Patrick Carrington is an assistant professor in the Human-Computer Interaction Institute at Carnegie Mellon University. Dr. Carrington’s research focuses on augmenting assistive technologies, like wheelchairs, to support the broad needs of people with disabilities. He studies mobile and wearable technology, builds assistive devices, and explores how technology can be used to support empowerment and quality of life. He received his Ph.D. from the University of Maryland, Baltimore County in 2017.

Gierad Laput is leading a new Interactive Sensing and Machine Learning Research Group at Apple. Dr.
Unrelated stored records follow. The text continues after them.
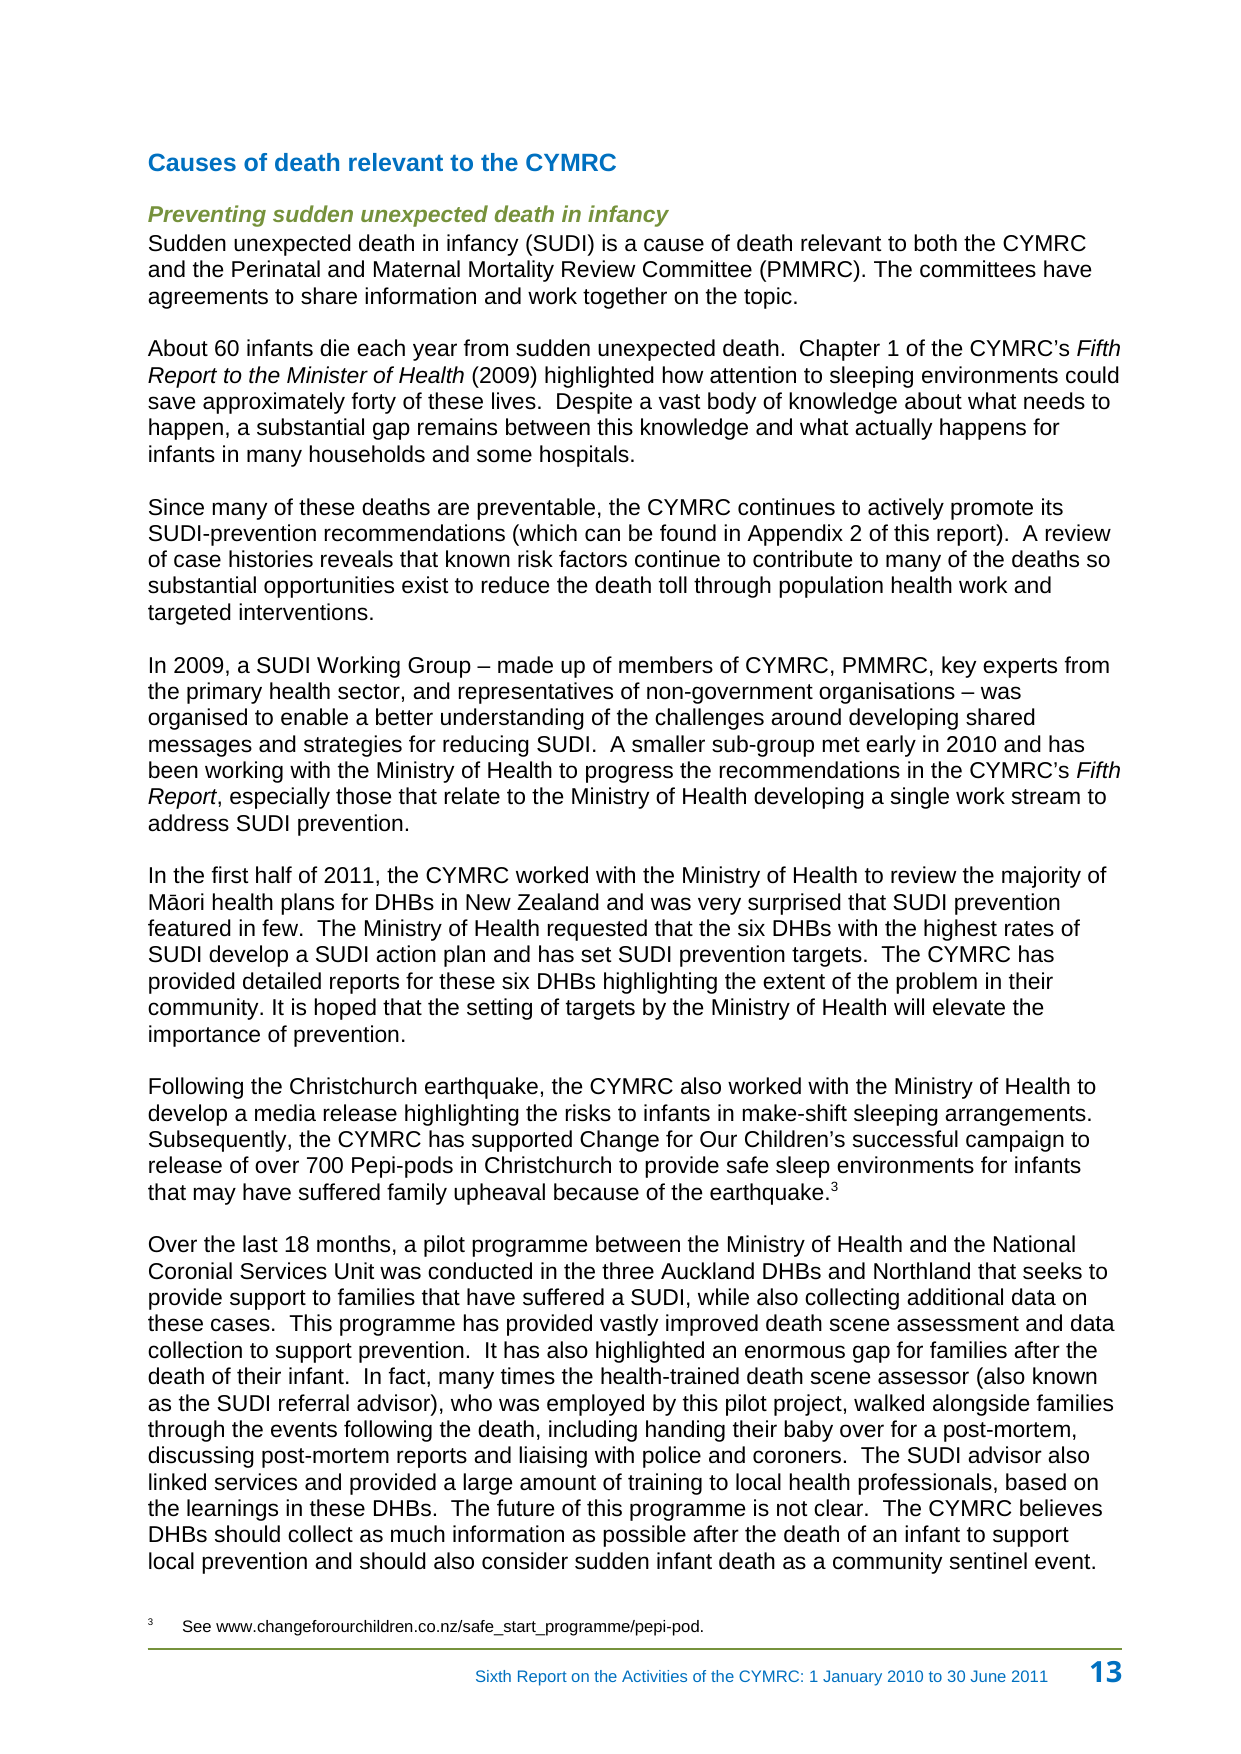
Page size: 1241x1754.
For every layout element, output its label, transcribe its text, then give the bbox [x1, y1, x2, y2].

text In 2009, a SUDI Working Group – made up of members of CYMRC, PMMRC, key experts from the primary health sector, and representatives of non-government organisations – was organised to enable a better understanding of the challenges around developing shared messages and strategies for reducing SUDI. A smaller sub-group met early in 2010 and has been working with the Ministry of Health to progress the recommendations in the CYMRC’s Fifth Report, especially those that relate to the Ministry of Health developing a single work stream to address SUDI prevention. [148, 652, 1122, 836]
text Since many of these deaths are preventable, the CYMRC continues to actively promote its SUDI-prevention recommendations (which can be found in Appendix 2 of this report). A review of case histories reveals that known risk factors continue to contribute to many of the deaths so substantial opportunities exist to reduce the death toll through population health work and targeted interventions. [148, 493, 1122, 625]
subtitle Causes of death relevant to the CYMRC [148, 148, 1152, 176]
subtitle Preventing sudden unexpected death in infancy [148, 201, 1122, 228]
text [148, 1231, 1122, 1574]
text Sudden unexpected death in infancy (SUDI) is a cause of death relevant to both the CYMRC and the Perinatal and Maternal Mortality Review Committee (PMMRC). The committees have agreements to share information and work together on the topic. [148, 230, 1122, 309]
text Following the Christchurch earthquake, the CYMRC also worked with the Ministry of Health to develop a media release highlighting the risks to infants in make-shift sleeping arrangements. Subsequently, the CYMRC has supported Change for Our Children’s successful campaign to release of over 700 Pepi-pods in Christchurch to provide safe sleep environments for infants that may have suffered family upheaval because of the earthquake. [148, 1073, 1122, 1205]
text In the first half of 2011, the CYMRC worked with the Ministry of Health to review the majority of Māori health plans for DHBs in New Zealand and was very surprised that SUDI prevention featured in few. The Ministry of Health requested that the six DHBs with the highest rates of SUDI develop a SUDI action plan and has set SUDI prevention targets. The CYMRC has provided detailed reports for these six DHBs highlighting the extent of the problem in their community. It is hoped that the setting of targets by the Ministry of Health will elevate the importance of prevention. [148, 862, 1122, 1047]
text About 60 infants die each year from sudden unexpected death. Chapter 1 of the CYMRC’s Fifth Report to the Minister of Health (2009) highlighted how attention to sleeping environments could save approximately forty of these lives. Despite a vast body of knowledge about what needs to happen, a substantial gap remains between this knowledge and what actually happens for infants in many households and some hospitals. [148, 335, 1122, 467]
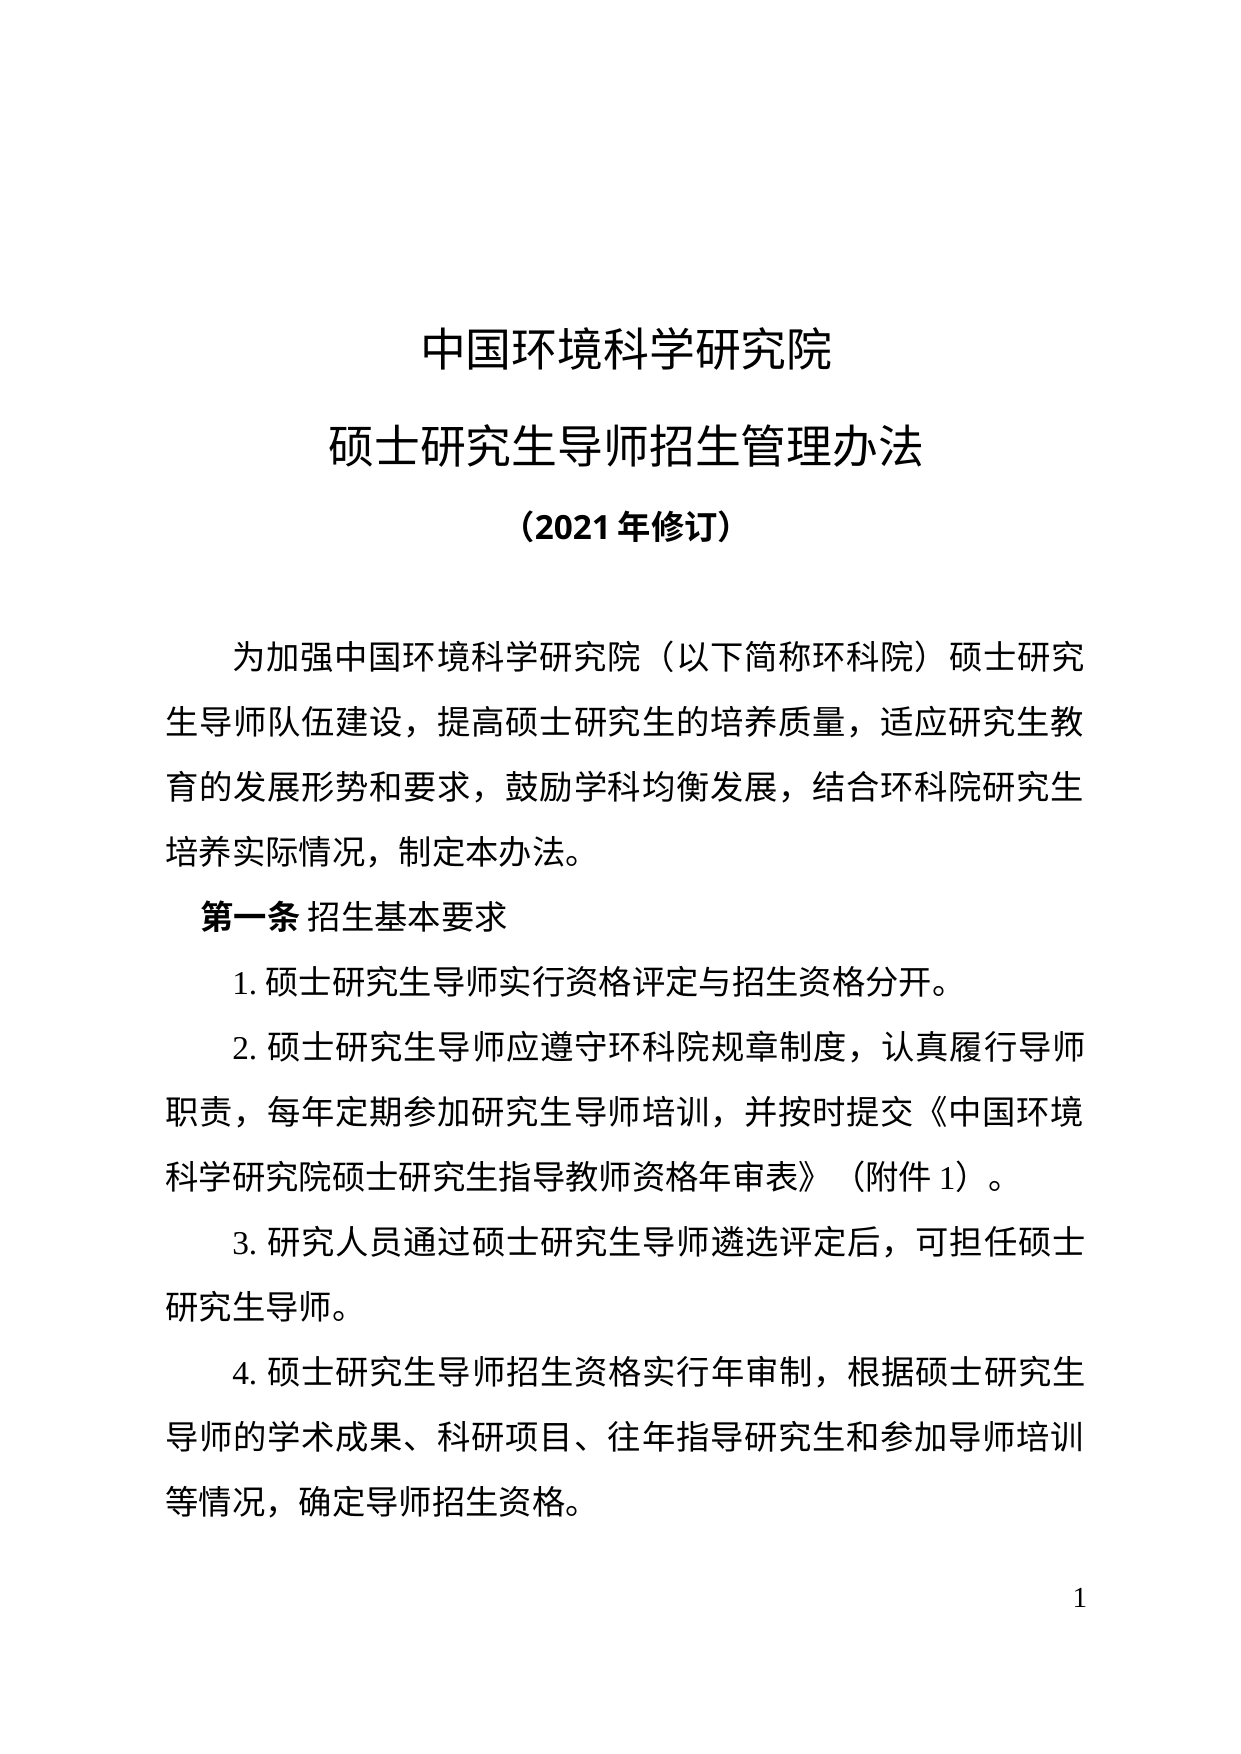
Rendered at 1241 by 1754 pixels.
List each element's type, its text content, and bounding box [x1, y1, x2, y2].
Laput's research lies at the intersection of interactive systems, sensing, and applied machine learning. He designs, builds, and evaluates novel interactive systems that greatly enhance input expressivity and contextual awareness for devices. He received his Ph.D. from the Human-Computer Interaction Institute at Carnegie Mellon University.

Jeffrey P. Bigham is an Associate Professor and PhD Director in the Human-Computer Interaction and Language Technologies Institutes in the School of Computer Science at Carnegie Mellon University. He is currently spending time at Apple, where he is starting a new Machine Learning + Accessibility Research group. Dr. Bigham's research combines crowdsourcing and machine learning to make novel deployable interactive systems, and ultimately solve hard problems in computer science. Many of these systems are designed with a deep understanding of the needs of people with disabilities to be useful in their everyday lives. He received his Ph.D. in Computer Science and Engineering from the University of Washington in 2009.